Meski sempat meragukan di awal, Viky akhirnya melihat pendekatan tersebut hal yang menarik dalam penggarapan film ini.
Ajang Debut Pemeran Baru
Film ini menggandeng dua talenta baru sebagai pemeran utama, yaitu Axelo Nababan sebagai Daniel dan Vanessa Zee sebagai Uli. Keduanya merupakan jebolan ajang pencarian bakat Indonesian Idol Season 13.
Berdasarkan penuturan Bene, proses casting dilakukan dengan mengerucutkan kriteria, yakni memilih aktor yang memiliki marga Batak sekaligus berprofesi sebagai penyanyi. Hal ini karena Bene ingin karakter orang Batak diperankan langsung oleh orang Batak, sementara unsur musikal dalam film membuatnya membutuhkan sosok yang juga memiliki kemampuan bernyanyi.
Pemeran Daniel, Axelo Nababan, mengungkapkan bahwa Pulang Kampung menjadi debutnya di layar lebar setelah sebelumnya sempat terlibat dalam sinetron. Ia juga membagikan cerita awal bagaimana dirinya bisa terlibat dalam proyek ini.

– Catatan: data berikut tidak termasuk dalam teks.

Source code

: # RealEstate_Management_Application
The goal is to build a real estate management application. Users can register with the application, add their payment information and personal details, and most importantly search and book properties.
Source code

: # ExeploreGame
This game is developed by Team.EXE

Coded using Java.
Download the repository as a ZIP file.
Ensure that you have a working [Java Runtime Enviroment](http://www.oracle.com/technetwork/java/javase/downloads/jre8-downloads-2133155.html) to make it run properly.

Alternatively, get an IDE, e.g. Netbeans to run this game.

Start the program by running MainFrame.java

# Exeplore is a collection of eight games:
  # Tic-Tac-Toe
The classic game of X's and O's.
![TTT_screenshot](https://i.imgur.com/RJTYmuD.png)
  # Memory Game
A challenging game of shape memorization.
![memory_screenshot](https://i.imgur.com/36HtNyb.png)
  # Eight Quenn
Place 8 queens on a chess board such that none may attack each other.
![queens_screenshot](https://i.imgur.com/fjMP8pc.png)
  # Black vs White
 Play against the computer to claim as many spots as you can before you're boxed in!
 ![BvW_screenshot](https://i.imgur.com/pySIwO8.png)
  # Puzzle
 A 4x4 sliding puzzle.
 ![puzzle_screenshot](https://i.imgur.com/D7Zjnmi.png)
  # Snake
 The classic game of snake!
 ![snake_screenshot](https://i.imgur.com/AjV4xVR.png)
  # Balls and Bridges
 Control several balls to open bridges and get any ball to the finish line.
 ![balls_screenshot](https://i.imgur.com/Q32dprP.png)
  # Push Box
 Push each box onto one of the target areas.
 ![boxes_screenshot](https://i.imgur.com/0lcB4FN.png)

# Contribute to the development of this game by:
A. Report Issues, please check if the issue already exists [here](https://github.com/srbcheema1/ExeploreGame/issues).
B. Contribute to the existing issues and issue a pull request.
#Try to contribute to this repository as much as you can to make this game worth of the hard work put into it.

“Waktu itu aku lagi di rumah, lagi gabut, terus buka sosmed dan dapet DM dari Ko Ernest Prakasa. Dia ngajak aku ikut casting. Dengar nama Ko Ernest, nggak mungkin dong nolak,” ujar Axelo.
Dari situ, ia kemudian mengirimkan video casting dan melanjutkan proses seleksi hingga akhirnya bertemu langsung dengan sutradara Bene Dion Rajagukguk.
Sedangkan bagi pemeran Uli, Vanessa Zee, Pulang Kampung akan menjadi debut akting pertamanya. Berangkat dari rasa penasaran, ia awalnya hanya melihat kesempatan ini sebagai pengalaman baru yang bisa ia coba di luar dunia musik yang ia geluti.
“Waktu ada tawaran, aku langsung mau untuk mencoba. Aku pikir, oh bagus nih buat pengalaman baru, awalnya cuma sebatas itu aja. Tapipas sudah casting dan baca sedikit skripnya, aku jadi ngerasa aku pengen dan jadi semangat. Puji Tuhan akhirnya dikabarin kalau aku terpilih jadi Uli di film ini,” ujarnya.
Setelah menyelesaikan proses pra-shooting yang panjang, karya ini akan memulai tahap produksi pada tanggal 23 April, proses produksi dilakukan selama 26 hari di Sumatra Utara, yaitu sekitar Danau Toba dan Pulau Samosir, serta di Jakarta. Film tersebut juga diharapkan akan tayang tahun 2026 ini.